Analytic simulations: Using big data to protect the tiniest patients

By Daniel Teachey, SAS Insights Editor

A small, fragile life hangs in the balance. From hours-old premature newborns weighing less than a pound to months-old infants still struggling with medical conditions, neonatal intensive care units (NICUs) have to be ready for everything.

That’s why doctors, nurses and medical administrators in NICUs need every possible advantage to provide the best care possible to the most vulnerable patients.

But imagine having to make the decisions that affect your ability to actually provide care. How many beds do we need? How many nurses do we need? Which critically important quality improvement initiative do I tackle first? Where are our greatest opportunities to both improve outcomes and simultaneously reduce costs?

In the past, the primary way of answering these questions was through research, study and trial-and-error implementation. However, medical professionals like Dr.
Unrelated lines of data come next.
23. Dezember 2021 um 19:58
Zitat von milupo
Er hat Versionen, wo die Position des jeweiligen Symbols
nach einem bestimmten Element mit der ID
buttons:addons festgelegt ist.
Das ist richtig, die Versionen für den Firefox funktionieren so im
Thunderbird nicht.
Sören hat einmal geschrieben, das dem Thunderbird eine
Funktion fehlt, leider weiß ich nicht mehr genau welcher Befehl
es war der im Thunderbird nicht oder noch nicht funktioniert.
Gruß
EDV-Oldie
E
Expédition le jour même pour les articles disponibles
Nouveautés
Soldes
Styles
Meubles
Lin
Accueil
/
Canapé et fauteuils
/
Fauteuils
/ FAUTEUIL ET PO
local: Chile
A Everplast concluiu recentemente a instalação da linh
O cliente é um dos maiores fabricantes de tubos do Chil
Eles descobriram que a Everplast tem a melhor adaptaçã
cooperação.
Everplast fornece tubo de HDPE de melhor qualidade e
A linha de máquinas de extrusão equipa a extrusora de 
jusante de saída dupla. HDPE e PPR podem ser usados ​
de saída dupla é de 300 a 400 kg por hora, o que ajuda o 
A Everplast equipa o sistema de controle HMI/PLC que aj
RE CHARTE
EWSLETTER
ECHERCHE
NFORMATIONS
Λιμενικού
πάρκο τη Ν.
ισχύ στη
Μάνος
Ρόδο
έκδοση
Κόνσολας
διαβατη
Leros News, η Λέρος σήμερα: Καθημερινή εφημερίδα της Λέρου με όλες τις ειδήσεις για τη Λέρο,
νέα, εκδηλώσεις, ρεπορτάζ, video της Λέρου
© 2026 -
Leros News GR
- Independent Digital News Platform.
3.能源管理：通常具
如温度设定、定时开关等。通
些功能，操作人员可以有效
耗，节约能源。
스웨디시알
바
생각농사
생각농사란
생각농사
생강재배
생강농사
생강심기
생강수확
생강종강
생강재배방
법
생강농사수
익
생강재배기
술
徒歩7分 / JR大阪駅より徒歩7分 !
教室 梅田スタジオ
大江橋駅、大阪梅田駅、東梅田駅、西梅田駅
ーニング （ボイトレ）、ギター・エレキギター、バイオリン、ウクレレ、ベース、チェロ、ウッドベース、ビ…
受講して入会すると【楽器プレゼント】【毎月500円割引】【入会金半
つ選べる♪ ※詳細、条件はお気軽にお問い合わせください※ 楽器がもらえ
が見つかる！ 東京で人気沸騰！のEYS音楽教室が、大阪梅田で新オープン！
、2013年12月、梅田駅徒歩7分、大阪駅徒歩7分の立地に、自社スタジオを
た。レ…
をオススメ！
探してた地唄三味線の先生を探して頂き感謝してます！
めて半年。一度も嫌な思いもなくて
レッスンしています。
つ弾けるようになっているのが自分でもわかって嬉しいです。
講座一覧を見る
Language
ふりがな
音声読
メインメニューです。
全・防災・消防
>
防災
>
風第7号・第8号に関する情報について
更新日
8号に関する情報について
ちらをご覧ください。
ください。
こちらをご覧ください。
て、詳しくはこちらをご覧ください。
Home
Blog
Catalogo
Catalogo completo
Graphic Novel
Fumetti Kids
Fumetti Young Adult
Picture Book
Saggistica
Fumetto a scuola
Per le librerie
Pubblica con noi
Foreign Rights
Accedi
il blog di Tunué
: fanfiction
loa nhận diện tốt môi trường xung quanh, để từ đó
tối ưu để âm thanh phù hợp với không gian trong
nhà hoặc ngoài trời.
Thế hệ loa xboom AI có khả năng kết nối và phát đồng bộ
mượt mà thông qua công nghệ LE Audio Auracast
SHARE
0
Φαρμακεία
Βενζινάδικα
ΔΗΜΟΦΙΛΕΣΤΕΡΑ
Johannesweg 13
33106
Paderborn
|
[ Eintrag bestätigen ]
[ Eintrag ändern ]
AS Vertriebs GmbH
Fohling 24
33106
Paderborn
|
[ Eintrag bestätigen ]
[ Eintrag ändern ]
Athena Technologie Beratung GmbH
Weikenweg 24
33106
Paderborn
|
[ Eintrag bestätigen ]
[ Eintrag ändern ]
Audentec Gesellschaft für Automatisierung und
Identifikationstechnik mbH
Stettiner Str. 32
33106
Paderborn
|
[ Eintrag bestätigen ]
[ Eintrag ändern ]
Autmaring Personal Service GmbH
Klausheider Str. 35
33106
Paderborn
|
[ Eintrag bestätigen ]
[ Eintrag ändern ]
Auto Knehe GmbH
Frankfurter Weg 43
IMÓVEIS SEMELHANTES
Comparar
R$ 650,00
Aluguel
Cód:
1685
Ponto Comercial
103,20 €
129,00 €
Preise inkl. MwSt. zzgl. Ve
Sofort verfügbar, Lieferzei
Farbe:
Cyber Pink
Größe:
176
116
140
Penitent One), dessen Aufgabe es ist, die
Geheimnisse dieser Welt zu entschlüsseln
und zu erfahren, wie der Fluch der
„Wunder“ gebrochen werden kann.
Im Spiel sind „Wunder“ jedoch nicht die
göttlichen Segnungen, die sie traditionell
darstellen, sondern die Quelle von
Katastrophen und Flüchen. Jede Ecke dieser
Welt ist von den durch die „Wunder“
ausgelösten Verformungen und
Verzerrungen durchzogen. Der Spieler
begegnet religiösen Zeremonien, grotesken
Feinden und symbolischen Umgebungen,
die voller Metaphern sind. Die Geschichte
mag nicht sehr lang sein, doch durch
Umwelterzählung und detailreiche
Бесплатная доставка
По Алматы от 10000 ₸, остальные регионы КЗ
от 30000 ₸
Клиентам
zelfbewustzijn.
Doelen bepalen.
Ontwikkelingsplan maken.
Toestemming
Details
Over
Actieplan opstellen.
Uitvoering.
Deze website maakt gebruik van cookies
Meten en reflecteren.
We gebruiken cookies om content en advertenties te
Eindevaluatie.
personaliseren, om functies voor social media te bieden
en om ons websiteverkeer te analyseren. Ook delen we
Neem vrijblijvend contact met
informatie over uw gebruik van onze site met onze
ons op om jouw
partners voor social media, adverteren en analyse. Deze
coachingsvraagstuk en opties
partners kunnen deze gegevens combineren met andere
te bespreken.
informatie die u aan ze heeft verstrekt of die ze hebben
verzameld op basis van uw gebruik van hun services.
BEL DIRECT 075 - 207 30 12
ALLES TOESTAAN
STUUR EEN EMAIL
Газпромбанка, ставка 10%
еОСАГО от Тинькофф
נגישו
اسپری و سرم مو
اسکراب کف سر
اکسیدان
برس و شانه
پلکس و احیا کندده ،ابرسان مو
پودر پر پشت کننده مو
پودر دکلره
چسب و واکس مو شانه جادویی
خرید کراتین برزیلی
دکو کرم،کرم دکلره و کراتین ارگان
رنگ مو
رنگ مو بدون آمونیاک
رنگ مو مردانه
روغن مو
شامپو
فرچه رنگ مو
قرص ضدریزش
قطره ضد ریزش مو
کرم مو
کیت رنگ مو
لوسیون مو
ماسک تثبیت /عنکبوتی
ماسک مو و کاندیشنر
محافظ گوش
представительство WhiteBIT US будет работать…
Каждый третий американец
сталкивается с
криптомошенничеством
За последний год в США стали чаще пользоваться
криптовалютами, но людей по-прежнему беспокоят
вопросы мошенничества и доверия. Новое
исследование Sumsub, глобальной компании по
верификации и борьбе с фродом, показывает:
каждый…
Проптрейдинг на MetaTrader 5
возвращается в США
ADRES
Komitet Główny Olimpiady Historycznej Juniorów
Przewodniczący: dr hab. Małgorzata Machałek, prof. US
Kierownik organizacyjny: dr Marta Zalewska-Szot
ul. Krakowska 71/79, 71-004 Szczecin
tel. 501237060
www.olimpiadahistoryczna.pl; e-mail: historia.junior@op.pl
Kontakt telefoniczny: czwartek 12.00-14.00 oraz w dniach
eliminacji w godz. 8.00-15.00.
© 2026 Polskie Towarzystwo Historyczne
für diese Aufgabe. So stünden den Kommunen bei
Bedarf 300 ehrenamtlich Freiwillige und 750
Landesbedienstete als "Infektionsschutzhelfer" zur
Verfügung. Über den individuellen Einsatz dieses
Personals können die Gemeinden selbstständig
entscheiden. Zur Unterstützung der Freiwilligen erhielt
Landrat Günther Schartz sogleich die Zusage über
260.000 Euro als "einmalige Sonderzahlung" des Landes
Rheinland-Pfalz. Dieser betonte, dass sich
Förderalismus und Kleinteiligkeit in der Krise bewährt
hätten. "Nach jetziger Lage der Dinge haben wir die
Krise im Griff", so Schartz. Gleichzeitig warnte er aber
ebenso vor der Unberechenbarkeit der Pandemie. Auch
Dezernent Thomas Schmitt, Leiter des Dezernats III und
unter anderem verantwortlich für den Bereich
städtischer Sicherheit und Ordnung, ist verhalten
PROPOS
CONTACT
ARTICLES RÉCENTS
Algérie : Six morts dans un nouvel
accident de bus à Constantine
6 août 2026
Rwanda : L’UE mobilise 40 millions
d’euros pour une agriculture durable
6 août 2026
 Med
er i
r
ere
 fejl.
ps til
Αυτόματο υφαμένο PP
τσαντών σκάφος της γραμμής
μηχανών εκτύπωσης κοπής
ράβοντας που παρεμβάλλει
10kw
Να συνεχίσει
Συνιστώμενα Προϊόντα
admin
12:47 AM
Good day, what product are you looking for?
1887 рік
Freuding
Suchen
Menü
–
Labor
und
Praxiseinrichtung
Chris DeRienzo, a neonatologist and Chief Quality Officer at Mission Health System, are looking at data on patients to provide a virtual way of testing different methods and approaches.

“We worked with SAS to create an analytics-based model of a NICU,” DeRienzo says. “The model actually creates simulated babies who work their way through a simulated NICU environment including simulated beds, which is even staffed by simulated nurses.”

The model actually creates simulated babies who work their way through a simulated NICU environment including simulated beds, which is even staffed by simulated nurses.

Dr. Chris DeRienzo

The model uses a vast resource of data to simulate the experience of patients, their conditions and staff responses in a computerized environment. In a study led by SAS and Duke University Health System and published in the Journal of Perinatology, the research applied a discrete event simulation model to predict outcomes and costs using pre-existing NICU data. DeRienzo first joined the research team during his neonatal fellowship at Duke, where his mentor, Dr. David Tanaka, was the impetus behind model’s development.

“We spent the first 18 months in data exploration trying to find the most significant characteristics to model,” DeRienzo says. “For example, we found that an infant’s gender was not a particularly significant factor in determining resource allocation. However, gestational age – meaning how many weeks a baby was able to spend inside his or her mother before being born prematurely – was (as expected) very significant.

“Next we evaluated the various complications that NICU babies can experience, like bloodstream infections, bleeding inside their brains and severe intestinal conditions. We then modeled the effect of these conditions both on a baby’s immediate acuity at the moment the complication happens as well as how each complication affects overall length of stay.” All of these attributes ultimately affect the global condition of each patient over time which, when combined across all patients, dictates the amount of resources a NICU needs to care for its population.

By simulating a variety of situations like this, DeRienzo and his colleagues could see how shifts in staffing affect a NICU’s broader ability to provide care. For example, when a patient experiences a critical complication, a nurse who normally covers three patients may have to focus on just that one, transitioning her two other patients to the care of other nurses. Modeling how frequently this happens in a virtual environment under multiple different scenarios can allow a NICU to optimize its staffing to be prepared for inevitable emergencies while maintaining day-to-day operations.

However, staffing isn’t the model’s only use. Since the simulation covers the entire environment, it can be used to ask and answer difficult questions about the relationships among things like financial metrics, operational metrics and clinical outcomes.

In their most recent publication, DeRienzo and his team showed that NICUs do not have a uniform correlation between length of stay and total cost of care. While it sounds odd, the simulation showed that a NICUs with the best published clinical outcomes (meaning, the fewest deaths and lowest rates of complications) actually had longer average stays than a NICU with the worst published clinical outcomes but markedly lower costs.

“In our model, the simulated NICU based on the best possible outcomes we could find published had a three days longer average length of stay compared to a unit with the poorest published outcomes,” DeRienzo says. “But interestingly, despite a longer average length of stay, the costs in the ‘best’ NICU were over $3 million less.

“This finding is critically important to health system leaders because it means a laser-like focus on length of stay as a uniform driver of resource utilization doesn’t paint the full picture. We must balance that focus with an equal emphasis on the clinical outcomes that drive total cost of care.”

Results like these will be critical to increasing the level of care for patients in the future.

“For us, it’s all about delivering better outcomes for our patients and their families, which then has a number of positive ripple effects,” DeRienzo says. “I think health care in 10 years will necessarily look very different from health care now, and we’re right in the middle of that transition. This project is just one example of how health care leaders can use innovative analytics tools to improve not only the ways we provide care but the actual care we provide.”